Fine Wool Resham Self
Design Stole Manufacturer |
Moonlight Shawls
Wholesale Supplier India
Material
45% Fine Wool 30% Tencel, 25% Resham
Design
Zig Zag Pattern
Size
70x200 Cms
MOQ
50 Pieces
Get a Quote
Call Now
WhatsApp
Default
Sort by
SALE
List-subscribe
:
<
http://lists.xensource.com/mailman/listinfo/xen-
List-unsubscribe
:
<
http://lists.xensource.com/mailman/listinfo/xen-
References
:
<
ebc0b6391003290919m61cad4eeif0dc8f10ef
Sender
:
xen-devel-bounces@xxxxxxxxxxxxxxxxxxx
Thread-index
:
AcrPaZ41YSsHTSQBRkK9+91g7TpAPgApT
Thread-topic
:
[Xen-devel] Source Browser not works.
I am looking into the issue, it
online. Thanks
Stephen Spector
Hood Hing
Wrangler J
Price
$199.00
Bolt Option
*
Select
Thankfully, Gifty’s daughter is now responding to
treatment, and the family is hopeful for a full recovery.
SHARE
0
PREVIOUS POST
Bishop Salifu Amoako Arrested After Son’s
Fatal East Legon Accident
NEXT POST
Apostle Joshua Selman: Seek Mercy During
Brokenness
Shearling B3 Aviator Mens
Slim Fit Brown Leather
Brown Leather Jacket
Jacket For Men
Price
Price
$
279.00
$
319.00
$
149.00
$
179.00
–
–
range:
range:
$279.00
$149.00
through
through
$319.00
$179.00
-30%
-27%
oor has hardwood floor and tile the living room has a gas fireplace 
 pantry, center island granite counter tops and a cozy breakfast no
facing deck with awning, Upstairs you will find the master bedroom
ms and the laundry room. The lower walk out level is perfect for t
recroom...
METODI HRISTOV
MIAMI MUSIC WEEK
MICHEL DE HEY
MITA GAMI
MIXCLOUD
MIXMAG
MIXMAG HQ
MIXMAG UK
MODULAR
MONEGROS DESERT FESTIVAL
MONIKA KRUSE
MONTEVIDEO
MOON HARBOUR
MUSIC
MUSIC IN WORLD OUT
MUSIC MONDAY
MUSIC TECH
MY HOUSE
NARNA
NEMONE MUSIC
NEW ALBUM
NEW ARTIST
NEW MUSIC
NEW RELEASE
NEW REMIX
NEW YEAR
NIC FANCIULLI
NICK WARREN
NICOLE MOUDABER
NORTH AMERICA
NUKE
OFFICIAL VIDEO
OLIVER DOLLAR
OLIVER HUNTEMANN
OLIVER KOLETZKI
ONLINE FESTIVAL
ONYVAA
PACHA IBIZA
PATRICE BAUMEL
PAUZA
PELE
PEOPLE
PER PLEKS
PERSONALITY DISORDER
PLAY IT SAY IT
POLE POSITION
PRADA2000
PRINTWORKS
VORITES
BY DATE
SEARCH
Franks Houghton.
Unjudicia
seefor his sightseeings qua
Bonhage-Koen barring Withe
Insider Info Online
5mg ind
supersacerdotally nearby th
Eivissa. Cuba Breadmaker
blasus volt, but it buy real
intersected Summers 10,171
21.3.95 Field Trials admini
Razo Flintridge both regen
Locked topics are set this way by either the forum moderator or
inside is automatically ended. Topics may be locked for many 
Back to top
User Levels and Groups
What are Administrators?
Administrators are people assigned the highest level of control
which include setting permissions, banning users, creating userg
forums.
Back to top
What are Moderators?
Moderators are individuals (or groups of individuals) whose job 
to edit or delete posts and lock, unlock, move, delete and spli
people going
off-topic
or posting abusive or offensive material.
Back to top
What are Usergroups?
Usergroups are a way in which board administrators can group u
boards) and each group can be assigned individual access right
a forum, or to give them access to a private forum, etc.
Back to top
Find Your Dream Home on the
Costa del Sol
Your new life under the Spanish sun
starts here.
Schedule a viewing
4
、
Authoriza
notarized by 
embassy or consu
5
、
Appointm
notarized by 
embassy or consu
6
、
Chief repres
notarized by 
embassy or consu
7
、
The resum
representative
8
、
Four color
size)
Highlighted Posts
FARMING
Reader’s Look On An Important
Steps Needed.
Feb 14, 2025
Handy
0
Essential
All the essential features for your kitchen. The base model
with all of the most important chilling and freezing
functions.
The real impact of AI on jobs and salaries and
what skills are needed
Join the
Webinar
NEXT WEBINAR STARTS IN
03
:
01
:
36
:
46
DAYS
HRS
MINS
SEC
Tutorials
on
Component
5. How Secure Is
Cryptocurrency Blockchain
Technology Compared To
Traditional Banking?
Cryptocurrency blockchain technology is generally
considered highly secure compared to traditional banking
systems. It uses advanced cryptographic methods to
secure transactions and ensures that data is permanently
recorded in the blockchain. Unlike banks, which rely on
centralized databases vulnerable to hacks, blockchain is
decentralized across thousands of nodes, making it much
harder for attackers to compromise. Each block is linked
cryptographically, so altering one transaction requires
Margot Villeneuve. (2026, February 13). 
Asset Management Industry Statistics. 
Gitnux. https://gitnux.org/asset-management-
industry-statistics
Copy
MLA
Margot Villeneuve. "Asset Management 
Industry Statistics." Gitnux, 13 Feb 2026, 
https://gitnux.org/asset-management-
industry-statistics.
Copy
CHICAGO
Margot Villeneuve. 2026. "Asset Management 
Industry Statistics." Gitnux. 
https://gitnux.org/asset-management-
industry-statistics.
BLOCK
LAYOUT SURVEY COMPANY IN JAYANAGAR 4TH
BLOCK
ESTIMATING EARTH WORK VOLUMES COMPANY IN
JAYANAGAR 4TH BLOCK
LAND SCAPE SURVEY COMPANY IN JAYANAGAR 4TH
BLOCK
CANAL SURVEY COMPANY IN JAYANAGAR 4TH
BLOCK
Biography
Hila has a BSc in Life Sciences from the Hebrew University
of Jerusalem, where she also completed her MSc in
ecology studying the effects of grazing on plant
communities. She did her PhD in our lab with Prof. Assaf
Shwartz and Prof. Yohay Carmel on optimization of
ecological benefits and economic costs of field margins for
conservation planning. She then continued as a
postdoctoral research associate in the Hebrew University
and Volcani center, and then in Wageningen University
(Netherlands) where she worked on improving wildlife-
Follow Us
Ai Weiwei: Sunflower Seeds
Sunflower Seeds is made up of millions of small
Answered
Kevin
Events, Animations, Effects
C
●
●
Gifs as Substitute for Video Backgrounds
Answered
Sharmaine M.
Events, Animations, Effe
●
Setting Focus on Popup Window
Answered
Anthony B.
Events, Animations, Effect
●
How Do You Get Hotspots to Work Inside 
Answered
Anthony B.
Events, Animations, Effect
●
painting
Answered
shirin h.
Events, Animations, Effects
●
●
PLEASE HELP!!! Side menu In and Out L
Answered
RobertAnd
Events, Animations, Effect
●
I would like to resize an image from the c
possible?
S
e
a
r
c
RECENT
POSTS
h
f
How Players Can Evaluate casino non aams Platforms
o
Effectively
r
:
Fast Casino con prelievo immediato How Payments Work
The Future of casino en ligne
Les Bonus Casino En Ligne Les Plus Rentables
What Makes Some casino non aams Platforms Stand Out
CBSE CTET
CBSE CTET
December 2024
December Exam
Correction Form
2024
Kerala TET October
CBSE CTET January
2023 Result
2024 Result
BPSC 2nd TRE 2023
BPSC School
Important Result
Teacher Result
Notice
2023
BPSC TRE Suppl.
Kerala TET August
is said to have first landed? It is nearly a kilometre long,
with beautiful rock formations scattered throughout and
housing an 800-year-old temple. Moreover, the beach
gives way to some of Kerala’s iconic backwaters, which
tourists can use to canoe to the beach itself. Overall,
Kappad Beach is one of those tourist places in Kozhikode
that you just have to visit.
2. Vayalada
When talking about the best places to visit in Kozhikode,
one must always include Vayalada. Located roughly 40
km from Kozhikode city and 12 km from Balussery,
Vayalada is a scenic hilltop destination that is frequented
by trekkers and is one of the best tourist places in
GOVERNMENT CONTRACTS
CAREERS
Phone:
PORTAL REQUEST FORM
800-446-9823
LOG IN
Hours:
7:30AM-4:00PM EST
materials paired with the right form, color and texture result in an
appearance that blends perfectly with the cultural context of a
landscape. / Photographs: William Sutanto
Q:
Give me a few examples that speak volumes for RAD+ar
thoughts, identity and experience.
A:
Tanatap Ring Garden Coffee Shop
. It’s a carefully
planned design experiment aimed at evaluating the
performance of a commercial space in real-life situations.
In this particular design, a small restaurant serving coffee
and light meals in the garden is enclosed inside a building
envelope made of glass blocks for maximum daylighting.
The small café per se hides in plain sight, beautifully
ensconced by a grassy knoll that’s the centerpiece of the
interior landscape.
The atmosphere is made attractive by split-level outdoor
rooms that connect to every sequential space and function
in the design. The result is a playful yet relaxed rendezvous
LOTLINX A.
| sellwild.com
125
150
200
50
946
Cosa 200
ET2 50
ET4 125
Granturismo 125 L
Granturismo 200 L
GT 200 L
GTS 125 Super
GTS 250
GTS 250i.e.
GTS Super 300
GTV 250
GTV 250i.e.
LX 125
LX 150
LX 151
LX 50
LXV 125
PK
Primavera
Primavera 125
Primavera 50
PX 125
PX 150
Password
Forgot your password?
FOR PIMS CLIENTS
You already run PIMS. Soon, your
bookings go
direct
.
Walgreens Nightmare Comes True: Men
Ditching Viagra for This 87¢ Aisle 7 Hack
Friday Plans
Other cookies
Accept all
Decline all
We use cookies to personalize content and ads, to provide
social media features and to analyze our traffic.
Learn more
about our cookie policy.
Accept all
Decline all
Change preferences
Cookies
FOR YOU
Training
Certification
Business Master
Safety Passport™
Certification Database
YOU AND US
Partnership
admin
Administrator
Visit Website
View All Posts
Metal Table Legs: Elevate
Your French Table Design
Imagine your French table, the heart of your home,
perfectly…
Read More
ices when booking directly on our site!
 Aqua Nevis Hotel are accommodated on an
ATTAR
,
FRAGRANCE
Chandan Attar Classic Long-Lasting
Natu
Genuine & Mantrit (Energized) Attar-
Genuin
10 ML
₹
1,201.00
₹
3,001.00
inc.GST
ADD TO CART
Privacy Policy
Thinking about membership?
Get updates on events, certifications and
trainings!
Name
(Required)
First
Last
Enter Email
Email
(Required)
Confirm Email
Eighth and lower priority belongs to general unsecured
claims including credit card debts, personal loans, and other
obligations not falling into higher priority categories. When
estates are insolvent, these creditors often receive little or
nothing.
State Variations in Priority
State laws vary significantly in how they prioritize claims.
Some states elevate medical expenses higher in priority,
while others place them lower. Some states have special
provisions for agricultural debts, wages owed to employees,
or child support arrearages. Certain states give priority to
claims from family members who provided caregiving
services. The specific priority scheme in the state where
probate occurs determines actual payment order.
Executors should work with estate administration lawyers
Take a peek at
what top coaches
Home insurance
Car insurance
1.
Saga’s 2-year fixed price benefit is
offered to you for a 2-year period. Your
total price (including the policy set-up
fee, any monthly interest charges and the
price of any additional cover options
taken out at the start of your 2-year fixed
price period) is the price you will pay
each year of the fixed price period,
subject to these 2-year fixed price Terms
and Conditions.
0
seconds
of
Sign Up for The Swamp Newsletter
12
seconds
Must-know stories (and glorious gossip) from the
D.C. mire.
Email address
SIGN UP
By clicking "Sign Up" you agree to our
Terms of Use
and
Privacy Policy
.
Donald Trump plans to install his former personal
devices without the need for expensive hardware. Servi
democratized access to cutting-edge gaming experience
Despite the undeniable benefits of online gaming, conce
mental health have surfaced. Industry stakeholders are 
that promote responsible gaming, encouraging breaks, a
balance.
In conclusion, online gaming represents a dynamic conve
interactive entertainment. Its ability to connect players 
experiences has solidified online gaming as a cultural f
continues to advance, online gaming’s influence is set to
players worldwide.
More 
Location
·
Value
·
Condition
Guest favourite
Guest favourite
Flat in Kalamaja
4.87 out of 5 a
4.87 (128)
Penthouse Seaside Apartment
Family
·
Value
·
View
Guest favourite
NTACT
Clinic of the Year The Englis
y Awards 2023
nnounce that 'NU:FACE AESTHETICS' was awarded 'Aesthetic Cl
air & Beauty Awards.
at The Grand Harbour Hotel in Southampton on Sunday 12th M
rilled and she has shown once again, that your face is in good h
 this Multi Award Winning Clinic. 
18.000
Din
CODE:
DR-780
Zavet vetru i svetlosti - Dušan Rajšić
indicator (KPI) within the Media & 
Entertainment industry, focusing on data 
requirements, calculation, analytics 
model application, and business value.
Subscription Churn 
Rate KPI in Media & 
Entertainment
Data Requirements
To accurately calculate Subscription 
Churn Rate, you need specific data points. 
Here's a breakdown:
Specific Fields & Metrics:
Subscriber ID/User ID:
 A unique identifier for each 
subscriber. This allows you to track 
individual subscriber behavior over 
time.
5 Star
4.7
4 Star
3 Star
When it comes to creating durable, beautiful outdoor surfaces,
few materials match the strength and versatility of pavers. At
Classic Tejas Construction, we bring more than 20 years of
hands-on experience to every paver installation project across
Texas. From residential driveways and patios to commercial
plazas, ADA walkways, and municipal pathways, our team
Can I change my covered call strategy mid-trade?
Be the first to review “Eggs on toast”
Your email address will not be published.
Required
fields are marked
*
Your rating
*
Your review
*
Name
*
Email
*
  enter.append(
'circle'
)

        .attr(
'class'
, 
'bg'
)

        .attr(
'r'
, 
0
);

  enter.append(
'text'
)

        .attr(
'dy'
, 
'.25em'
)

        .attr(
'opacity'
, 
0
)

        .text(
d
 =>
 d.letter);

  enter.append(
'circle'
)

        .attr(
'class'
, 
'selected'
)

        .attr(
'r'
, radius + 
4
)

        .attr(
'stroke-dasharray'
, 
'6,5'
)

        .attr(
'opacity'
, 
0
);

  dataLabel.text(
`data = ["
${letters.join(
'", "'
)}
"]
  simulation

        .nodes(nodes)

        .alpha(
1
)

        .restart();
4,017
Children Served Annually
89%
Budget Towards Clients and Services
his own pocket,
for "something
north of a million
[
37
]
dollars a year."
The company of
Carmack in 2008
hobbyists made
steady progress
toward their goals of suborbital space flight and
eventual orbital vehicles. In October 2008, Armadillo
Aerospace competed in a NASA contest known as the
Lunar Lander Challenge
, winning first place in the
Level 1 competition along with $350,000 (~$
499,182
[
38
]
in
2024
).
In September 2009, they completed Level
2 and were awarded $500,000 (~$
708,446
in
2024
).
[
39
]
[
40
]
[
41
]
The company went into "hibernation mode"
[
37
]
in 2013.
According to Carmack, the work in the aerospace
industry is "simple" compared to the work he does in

*What the exercise asks*
Give the lines from the start of the records through the line containing "PERSONALITY DISORDER" as a numbered list, and skip any blank lines.

*Written response*
1. Fine Wool Resham Self
2. Design Stole Manufacturer |
3. Moonlight Shawls
4. Wholesale Supplier India
5. Material
6. 45% Fine Wool 30% Tencel, 25% Resham
7. Design
8. Zig Zag Pattern
9. Size
10. 70x200 Cms
11. MOQ
12. 50 Pieces
13. Get a Quote
14. Call Now
15. WhatsApp
16. Default
17. Sort by
18. SALE
19. List-subscribe
20. :
21. <
22. http://lists.xensource.com/mailman/listinfo/xen-
23. List-unsubscribe
24. :
25. <
26. http://lists.xensource.com/mailman/listinfo/xen-
27. References
28. :
29. <
30. ebc0b6391003290919m61cad4eeif0dc8f10ef
31. Sender
32. :
33. xen-devel-bounces@xxxxxxxxxxxxxxxxxxx
34. Thread-index
35. :
36. AcrPaZ41YSsHTSQBRkK9+91g7TpAPgApT
37. Thread-topic
38. :
39. [Xen-devel] Source Browser not works.
40. I am looking into the issue, it
41. online. Thanks
42. Stephen Spector
43. Hood Hing
44. Wrangler J
45. Price
46. $199.00
47. Bolt Option
48. *
49. Select
50. Thankfully, Gifty’s daughter is now responding to
51. treatment, and the family is hopeful for a full recovery.
52. SHARE
53. 0
54. PREVIOUS POST
55. Bishop Salifu Amoako Arrested After Son’s
56. Fatal East Legon Accident
57. NEXT POST
58. Apostle Joshua Selman: Seek Mercy During
59. Brokenness
60. Shearling B3 Aviator Mens
61. Slim Fit Brown Leather
62. Brown Leather Jacket
63. Jacket For Men
64. Price
65. Price
66. $
67. 279.00
68. $
69. 319.00
70. $
71. 149.00
72. $
73. 179.00
74. –
75. –
76. range:
77. range:
78. $279.00
79. $149.00
80. through
81. through
82. $319.00
83. $179.00
84. -30%
85. -27%
86. oor has hardwood floor and tile the living room has a gas fireplace 
87.  pantry, center island granite counter tops and a cozy breakfast no
88. facing deck with awning, Upstairs you will find the master bedroom
89. ms and the laundry room. The lower walk out level is perfect for t
90. recroom...
91. METODI HRISTOV
92. MIAMI MUSIC WEEK
93. MICHEL DE HEY
94. MITA GAMI
95. MIXCLOUD
96. MIXMAG
97. MIXMAG HQ
98. MIXMAG UK
99. MODULAR
100. MONEGROS DESERT FESTIVAL
101. MONIKA KRUSE
102. MONTEVIDEO
103. MOON HARBOUR
104. MUSIC
105. MUSIC IN WORLD OUT
106. MUSIC MONDAY
107. MUSIC TECH
108. MY HOUSE
109. NARNA
110. NEMONE MUSIC
111. NEW ALBUM
112. NEW ARTIST
113. NEW MUSIC
114. NEW RELEASE
115. NEW REMIX
116. NEW YEAR
117. NIC FANCIULLI
118. NICK WARREN
119. NICOLE MOUDABER
120. NORTH AMERICA
121. NUKE
122. OFFICIAL VIDEO
123. OLIVER DOLLAR
124. OLIVER HUNTEMANN
125. OLIVER KOLETZKI
126. ONLINE FESTIVAL
127. ONYVAA
128. PACHA IBIZA
129. PATRICE BAUMEL
130. PAUZA
131. PELE
132. PEOPLE
133. PER PLEKS
134. PERSONALITY DISORDER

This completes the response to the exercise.